我受不了这样慢刀子割肉的痛,下意识在他怀里挣扎离开,他却又加重了几分力气,禁锢着我。

    我瞪着他,“叶寒遇,什么时候起,你做事情也变得这么拖拖拉拉,像个娘们了?”

    “你该庆幸,现在的我没有以前的暴脾气,还有让你和我讨价还价的余地。只要你同意三个月的期限,嘉言的抚养权,我可以不和你争。”他的手紧紧捏住我的腕骨,目光深沉如密网。

    我知道,这已经是叶寒遇最大的退让,也没有继续相逼,淡淡地说,“好。希望你言而有信,三个月后真能如你说的那样。”

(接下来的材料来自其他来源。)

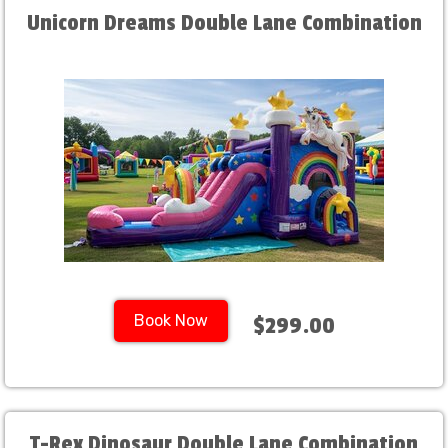
Unicorn Dreams Double Lane Combination
Book Now
$299.00
T-Rex Dinosaur Double Lane Combination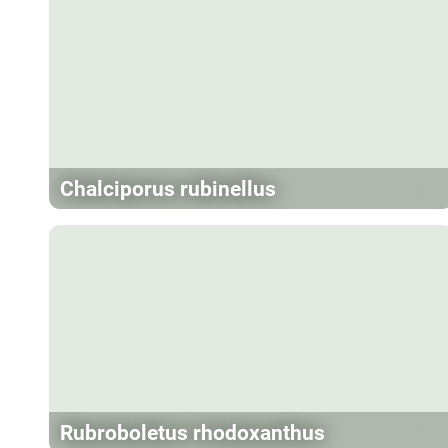
Chalciporus rubinellus
Rubroboletus rhodoxanthus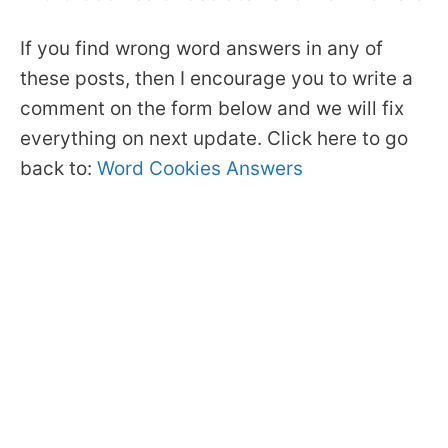
If you find wrong word answers in any of
these posts, then I encourage you to write a
comment on the form below and we will fix
everything on next update. Click here to go
back to:
Word Cookies Answers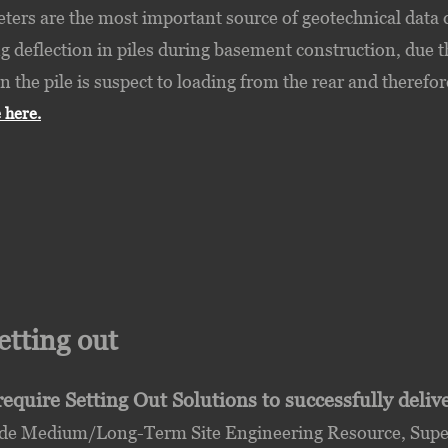
ters are the most important source of geotechnical data 
 deflection in piles during basement construction, due the
n the pile is suspect to loading from the rear and therefor
 here.
Setting out
equire Setting Out Solutions to successfully deli
de Medium/Long-Term Site Engineering Resource, Superv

    他嘴巴勾起冷冽的弧度,“三个月后,你若执意离婚,我绝对不强留。”

    他的神情十分的认真,带着孤注一掷的魄力,让我不由禀住了呼吸,慌忙地低下头,躲开他的目光,然后拿着签了字的离婚协议书,匆匆离开。

    坐上出租车的时候,我摸了摸手指上的婚戒,那是我生日的那天,他送给我的。三个月后,就真的再也没有关联了吧?

    之后,我的生活平静如水,除了偶尔从老爷子口中,听到凌萧的一些消息,知道她肚子里的孩子是个男孩。从老爷子的口吻里,我不难听出他对那个孩子是喜欢的。毕竟年纪大了,对凌萧再不喜欢,也不会影响他对孩子的喜欢。

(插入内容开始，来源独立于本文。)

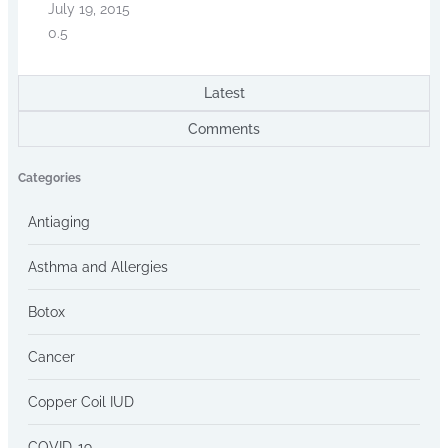
July 19, 2015
Latest
Comments
Categories
Antiaging
Asthma and Allergies
Botox
Cancer
Copper Coil IUD
COVID-19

    所有人都有了新的生活,各忙各的。叶寒遇虽然用了缓兵之计,拖延了三个月,却没有任何动作来挽回我。好像真的只是给我一个冷静期,只要我确定不是冲动离婚,他就会放手一样。

    叶嘉言也从来不问我,什么时候回家,什么时候和爸爸一起住,他似乎知道了,我们就要离婚了一样,乖巧沉默的让我心痛。

    这天,我刚结束营业,从影楼那回到家,就在家门口接到了刘凯文的电话。

    他邀请我参加他的婚礼时,我都懵了。虽然早就有预感,他和那个姑娘定下来后,估计很快就会有好消息了。却不想,他们竟然跳过订婚的步骤,直接结婚了。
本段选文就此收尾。